╔══

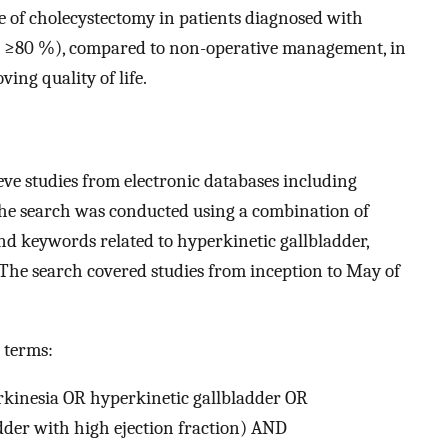
le of cholecystectomy in patients diagnosed with
on ≥80 %), compared to non-operative management, in
ing quality of life.
eve studies from electronic databases including
e search was conducted using a combination of
d keywords related to hyperkinetic gallbladder,
 The search covered studies from inception to May of
 terms:
rkinesia OR hyperkinetic gallbladder OR
dder with high ejection fraction) AND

╚══

-- About this task --
List each line of the records that holds the string "gallbladder".

-- Written answer --
d keywords related to hyperkinetic gallbladder,
rkinesia OR hyperkinetic gallbladder OR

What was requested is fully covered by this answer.